Amazon.com's Best of 1998
Who'd have dreamed that Nick Lowe, one-time New Wave smart aleck at large, would reemerge in the '90s as a soulful balladeer? And yet 1998's
Dig My Mood is a splendid study in moody, bar-time reverie, as is the lost treasure that is its predecessor,
The Impossible Bird. The onetime hit man (remember "Cruel to Be Kind"?) may not have rediscovered the commercial base he'd once accumulated, but, against the odds, he's making the finest albums of his lengthy career.
--Steven Stolder
Amazon.com
Three decades on, Nick Lowe has evolved from British pub-rock pioneer (with Brinsley Schwarz) to new wave godfather (producing Elvis Costello, among others) to postrock crooner. It's a surprising but convincing transformation, begun with the country-inflected minimalism of 1994's superb
The Impossible Bird and pared to an even leaner chamber pop on this subdued charmer.

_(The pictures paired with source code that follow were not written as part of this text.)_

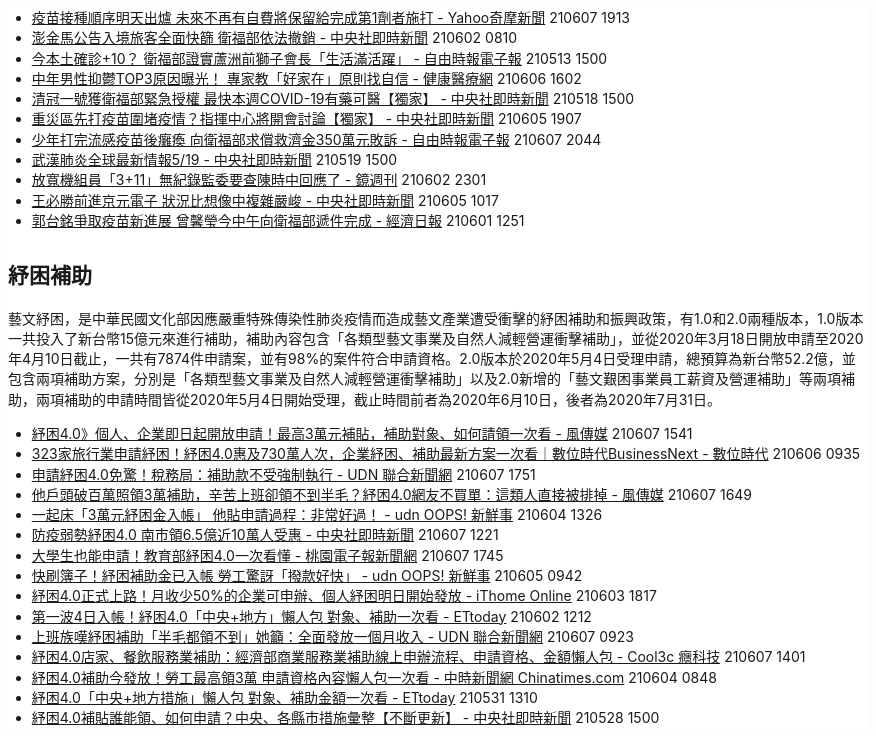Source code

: - [疫苗接種順序明天出爐 未來不再有自費將保留給完成第1劑者施打 - Yahoo奇摩新聞](https://tw.news.yahoo.com/%E7%96%AB%E8%8B%97%E6%8E%A5%E7%A8%AE%E9%A0%86%E5%BA%8F%E6%98%8E%E5%A4%A9%E5%87%BA%E7%88%90-%E6%9C%AA%E4%BE%86%E4%B8%8D%E5%86%8D%E6%9C%89%E8%87%AA%E8%B2%BB%E5%B0%87%E4%BF%9D%E7%95%99%E7%B5%A6%E5%AE%8C%E6%88%90%E7%AC%AC-1-%E5%8A%91%E8%80%85%E6%96%BD%E6%89%93-111309349.html "疫苗接種順序明天出爐 未來不再有自費將保留給完成第1劑者施打 - Yahoo奇摩新聞") 210607 1913
- [澎金馬公告入境旅客全面快篩 衛福部依法撤銷 - 中央社即時新聞](https://www.cna.com.tw/news/firstnews/202106020015.aspx "澎金馬公告入境旅客全面快篩 衛福部依法撤銷 - 中央社即時新聞") 210602 0810
- [今本土確診+10？ 衛福部證實蘆洲前獅子會長「生活滿活躍」 - 自由時報電子報](https://news.ltn.com.tw/news/life/breakingnews/3530655 "今本土確診+10？ 衛福部證實蘆洲前獅子會長「生活滿活躍」 - 自由時報電子報") 210513 1500
- [中年男性抑鬱TOP3原因曝光！ 專家教「好家在」原則找自信 - 健康醫療網](https://www.healthnews.com.tw/news/article/50099 "中年男性抑鬱TOP3原因曝光！ 專家教「好家在」原則找自信 - 健康醫療網") 210606 1602
- [清冠一號獲衛福部緊急授權 最快本週COVID-19有藥可醫【獨家】 - 中央社即時新聞](https://www.cna.com.tw/news/firstnews/202105185004.aspx "清冠一號獲衛福部緊急授權 最快本週COVID-19有藥可醫【獨家】 - 中央社即時新聞") 210518 1500
- [重災區先打疫苗圍堵疫情？指揮中心將開會討論【獨家】 - 中央社即時新聞](https://www.cna.com.tw/news/firstnews/202106050203.aspx "重災區先打疫苗圍堵疫情？指揮中心將開會討論【獨家】 - 中央社即時新聞") 210605 1907
- [少年打完流感疫苗後癱瘓 向衛福部求償救濟金350萬元敗訴 - 自由時報電子報](https://health.ltn.com.tw/article/breakingnews/3561470 "少年打完流感疫苗後癱瘓 向衛福部求償救濟金350萬元敗訴 - 自由時報電子報") 210607 2044
- [武漢肺炎全球最新情報5/19 - 中央社即時新聞](https://www.cna.com.tw/news/firstnews/202105190015.aspx "武漢肺炎全球最新情報5/19 - 中央社即時新聞") 210519 1500
- [放寬機組員「3+11」無紀錄監委要查陳時中回應了 - 鏡週刊](https://www.mirrormedia.mg/story/20210602edi039/ "放寬機組員「3+11」無紀錄監委要查陳時中回應了 - 鏡週刊") 210602 2301
- [王必勝前進京元電子 狀況比想像中複雜嚴峻 - 中央社即時新聞](https://www.cna.com.tw/news/firstnews/202106053001.aspx "王必勝前進京元電子 狀況比想像中複雜嚴峻 - 中央社即時新聞") 210605 1017
- [郭台銘爭取疫苗新進展 曾馨瑩今中午向衛福部遞件完成 - 經濟日報](https://money.udn.com/money/story/5612/5500394 "郭台銘爭取疫苗新進展 曾馨瑩今中午向衛福部遞件完成 - 經濟日報") 210601 1251

## 紓困補助

藝文紓困，是中華民國文化部因應嚴重特殊傳染性肺炎疫情而造成藝文產業遭受衝擊的紓困補助和振興政策，有1.0和2.0兩種版本，1.0版本一共投入了新台幣15億元來進行補助，補助內容包含「各類型藝文事業及自然人減輕營運衝擊補助」，並從2020年3月18日開放申請至2020年4月10日截止，一共有7874件申請案，並有98%的案件符合申請資格。2.0版本於2020年5月4日受理申請，總預算為新台幣52.2億，並包含兩項補助方案，分別是「各類型藝文事業及自然人減輕營運衝擊補助」以及2.0新增的「藝文艱困事業員工薪資及營運補助」等兩項補助，兩項補助的申請時間皆從2020年5月4日開始受理，截止時間前者為2020年6月10日，後者為2020年7月31日。
- [紓困4.0》個人、企業即日起開放申請！最高3萬元補貼，補助對象、如何請領一次看 - 風傳媒](https://www.storm.mg/lifestyle/3733198 "紓困4.0》個人、企業即日起開放申請！最高3萬元補貼，補助對象、如何請領一次看 - 風傳媒") 210607 1541
- [323家旅行業申請紓困！紓困4.0惠及730萬人次，企業紓困、補助最新方案一次看｜數位時代BusinessNext - 數位時代](https://www.bnext.com.tw/article/63219/bail-out-subsidy "323家旅行業申請紓困！紓困4.0惠及730萬人次，企業紓困、補助最新方案一次看｜數位時代BusinessNext - 數位時代") 210606 0935
- [申請紓困4.0免驚！稅務局：補助款不受強制執行 - UDN 聯合新聞網](https://udn.com/news/story/120974/5515681 "申請紓困4.0免驚！稅務局：補助款不受強制執行 - UDN 聯合新聞網") 210607 1751
- [他戶頭破百萬照領3萬補助，辛苦上班卻領不到半毛？紓困4.0網友不買單：這類人直接被排掉 - 風傳媒](https://www.storm.mg/lifestyle/3733583 "他戶頭破百萬照領3萬補助，辛苦上班卻領不到半毛？紓困4.0網友不買單：這類人直接被排掉 - 風傳媒") 210607 1649
- [一起床「3萬元紓困金入帳」 他貼申請過程：非常好過！ - udn OOPS! 新鮮事](https://udn.com/news/story/120912/5508733 "一起床「3萬元紓困金入帳」 他貼申請過程：非常好過！ - udn OOPS! 新鮮事") 210604 1326
- [防疫弱勢紓困4.0 南市領6.5億近10萬人受惠 - 中央社即時新聞](https://www.cna.com.tw/news/aloc/202106070084.aspx "防疫弱勢紓困4.0 南市領6.5億近10萬人受惠 - 中央社即時新聞") 210607 1221
- [大學生也能申請！教育部紓困4.0一次看懂 - 桃園電子報新聞網](https://tyenews.com/2021/06/127953/ "大學生也能申請！教育部紓困4.0一次看懂 - 桃園電子報新聞網") 210607 1745
- [快刷簿子！紓困補助金已入帳 勞工驚訝「撥款好快」 - udn OOPS! 新鮮事](https://udn.com/news/story/120974/5510628 "快刷簿子！紓困補助金已入帳 勞工驚訝「撥款好快」 - udn OOPS! 新鮮事") 210605 0942
- [紓困4.0正式上路！月收少50%的企業可申辦、個人紓困明日開始發放 - iThome Online](https://www.ithome.com.tw/news/144810 "紓困4.0正式上路！月收少50%的企業可申辦、個人紓困明日開始發放 - iThome Online") 210603 1817
- [第一波4日入帳！紓困4.0「中央+地方」懶人包 對象、補助一次看 - ETtoday](https://finance.ettoday.net/news/1996956 "第一波4日入帳！紓困4.0「中央+地方」懶人包 對象、補助一次看 - ETtoday") 210602 1212
- [上班族嘆紓困補助「半毛都領不到」她籲：全面發放一個月收入 - UDN 聯合新聞網](https://udn.com/news/story/120974/5514204 "上班族嘆紓困補助「半毛都領不到」她籲：全面發放一個月收入 - UDN 聯合新聞網") 210607 0923
- [紓困4.0店家、餐飲服務業補助：經濟部商業服務業補助線上申辦流程、申請資格、金額懶人包 - Cool3c 癮科技](https://www.cool3c.com/article/162145 "紓困4.0店家、餐飲服務業補助：經濟部商業服務業補助線上申辦流程、申請資格、金額懶人包 - Cool3c 癮科技") 210607 1401
- [紓困4.0補助今發放！勞工最高領3萬 申請資格內容懶人包一次看 - 中時新聞網 Chinatimes.com](https://www.chinatimes.com/realtimenews/20210604001006-260407 "紓困4.0補助今發放！勞工最高領3萬 申請資格內容懶人包一次看 - 中時新聞網 Chinatimes.com") 210604 0848
- [紓困4.0「中央+地方措施」懶人包 對象、補助金額一次看 - ETtoday](https://finance.ettoday.net/news/1995114 "紓困4.0「中央+地方措施」懶人包 對象、補助金額一次看 - ETtoday") 210531 1310
- [紓困4.0補貼誰能領、如何申請？中央、各縣市措施彙整【不斷更新】 - 中央社即時新聞](https://www.cna.com.tw/news/firstnews/202105285011.aspx "紓困4.0補貼誰能領、如何申請？中央、各縣市措施彙整【不斷更新】 - 中央社即時新聞") 210528 1500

Bird found Lowe damping his jokester's instincts to dig deeply and soberly into romantic despair and a gnawing, midlife confrontation of self. While the tracks on
Dig My Mood suggest that some of the wounds have healed, there's still an elegiac air to songs like "Faithless Lover," "What Lack of Love Has Done," and "Failed Christian" that qualifies these as songs of experience. Lowe's baritone has deepened and acquired a deft finesse with redeeming glimmers of wit and no loss of intelligence.